* Records from a data source:

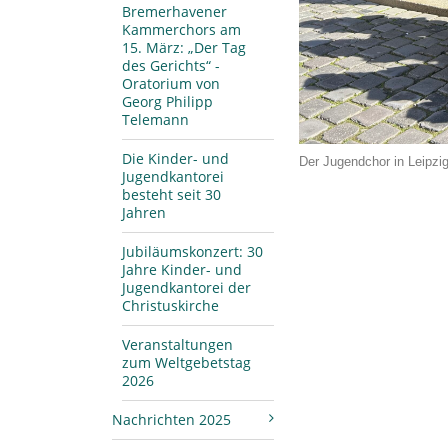
Bremerhavener
Kammerchors am
15. März: „Der Tag
des Gerichts“ -
Oratorium von
Georg Philipp
Telemann
Die Kinder- und
Der Jugendchor in Leipzig
Jugendkantorei
besteht seit 30
Jahren
Jubiläumskonzert: 30
Jahre Kinder- und
Jugendkantorei der
Christuskirche
Veranstaltungen
zum Weltgebetstag
2026
Nachrichten 2025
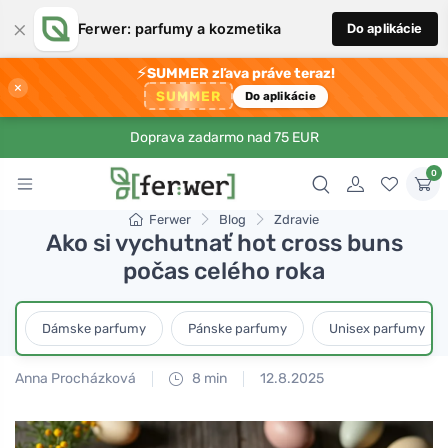
×
Ferwer: parfumy a kozmetika
Do aplikácie
⚡
SUMMER zľava práve teraz!
×
SUMMER
Do aplikácie
Doprava zadarmo nad 75 EUR
0
Ferwer
Blog
Zdravie
Ako si vychutnať hot cross buns
počas celého roka
Dámske parfumy
Pánske parfumy
Unisex parfumy
Anna Procházková
8 min
12.8.2025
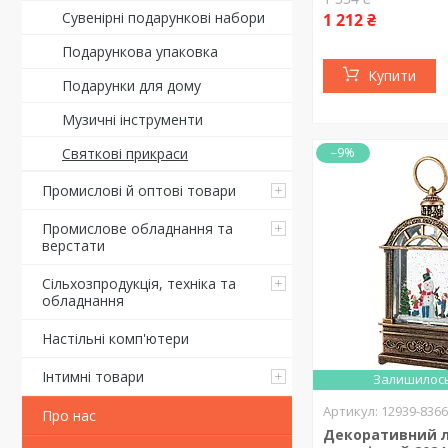
Сувенірні подарункові набори
1 212 ₴
Подарункова упаковка
Купити
Подарунки для дому
Музичні інструменти
Святкові прикраси
–9%
Промислові й оптові товари
Промислове обладнання та
верстати
Сільхозпродукція, техніка та
обладнання
Настільні комп'ютери
Інтимні товари
Залишилось
12939-836
Про нас
Декоративний л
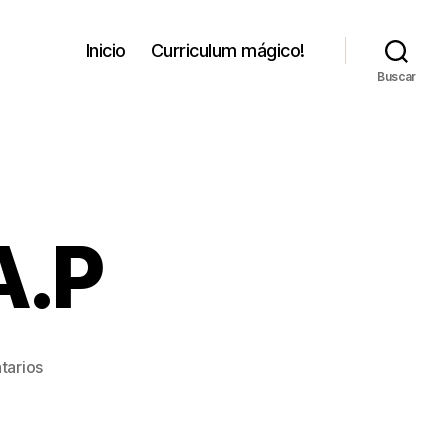
Inicio
Curriculum mágico!
Buscar
A.P
en
tarios
MENTEWO
R.A.P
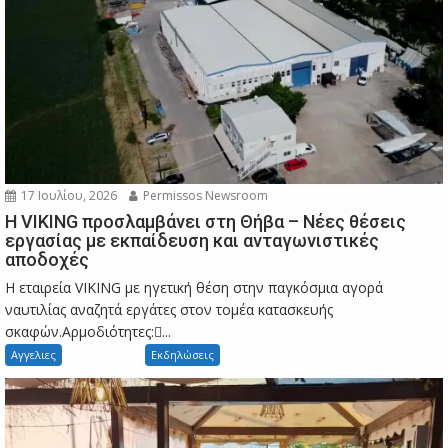
17 Ιουλίου, 2026
Permissos Newsroom
Η VIKING προσλαμβάνει στη Θήβα – Νέες θέσεις
εργασίας με εκπαίδευση και ανταγωνιστικές
αποδοχές
Η εταιρεία VIKING με ηγετική θέση στην παγκόσμια αγορά
ναυτιλίας αναζητά εργάτες στον τομέα κατασκευής
σκαφών.Αρμοδιότητες:...
Αγγελιες
Εκδηλώσεις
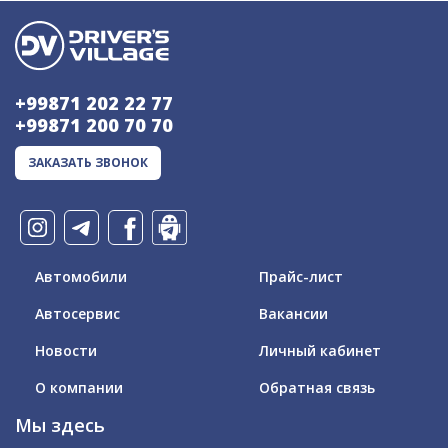
+99871 202 22 77
+99871 200 70 70
ЗАКАЗАТЬ ЗВОНОК
Автомобили
Прайс-лист
Автосервис
Вакансии
Новости
Личный кабинет
О компании
Обратная связь
Мы здесь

* PROMPT: Would you output all of the entries above exactly, keeping the pictures out?

* TASK ANSWER:
Bremerhavener
Kammerchors am
15. März: „Der Tag
des Gerichts“ -
Oratorium von
Georg Philipp
Telemann
Die Kinder- und
Der Jugendchor in Leipzig
Jugendkantorei
besteht seit 30
Jahren
Jubiläumskonzert: 30
Jahre Kinder- und
Jugendkantorei der
Christuskirche
Veranstaltungen
zum Weltgebetstag
2026
Nachrichten 2025
×
Ferwer: parfumy a kozmetika
Do aplikácie
⚡
SUMMER zľava práve teraz!
×
SUMMER
Do aplikácie
Doprava zadarmo nad 75 EUR
0
Ferwer
Blog
Zdravie
Ako si vychutnať hot cross buns
počas celého roka
Dámske parfumy
Pánske parfumy
Unisex parfumy
Anna Procházková
8 min
12.8.2025
Сувенірні подарункові набори
1 212 ₴
Подарункова упаковка
Купити
Подарунки для дому
Музичні інструменти
Святкові прикраси
–9%
Промислові й оптові товари
Промислове обладнання та
верстати
Сільхозпродукція, техніка та
обладнання
Настільні комп'ютери
Інтимні товари
Залишилось
12939-836
Про нас
Декоративний л
Inicio
Curriculum mágico!
Buscar
A.P
en
tarios
MENTEWO
R.A.P
17 Ιουλίου, 2026
Permissos Newsroom
Η VIKING προσλαμβάνει στη Θήβα – Νέες θέσεις
εργασίας με εκπαίδευση και ανταγωνιστικές
αποδοχές
Η εταιρεία VIKING με ηγετική θέση στην παγκόσμια αγορά
ναυτιλίας αναζητά εργάτες στον τομέα κατασκευής
σκαφών.Αρμοδιότητες:...
Αγγελιες
Εκδηλώσεις
+99871 202 22 77
+99871 200 70 70
ЗАКАЗАТЬ ЗВОНОК
Автомобили
Прайс-лист
Автосервис
Вакансии
Новости
Личный кабинет
О компании
Обратная связь
Мы здесь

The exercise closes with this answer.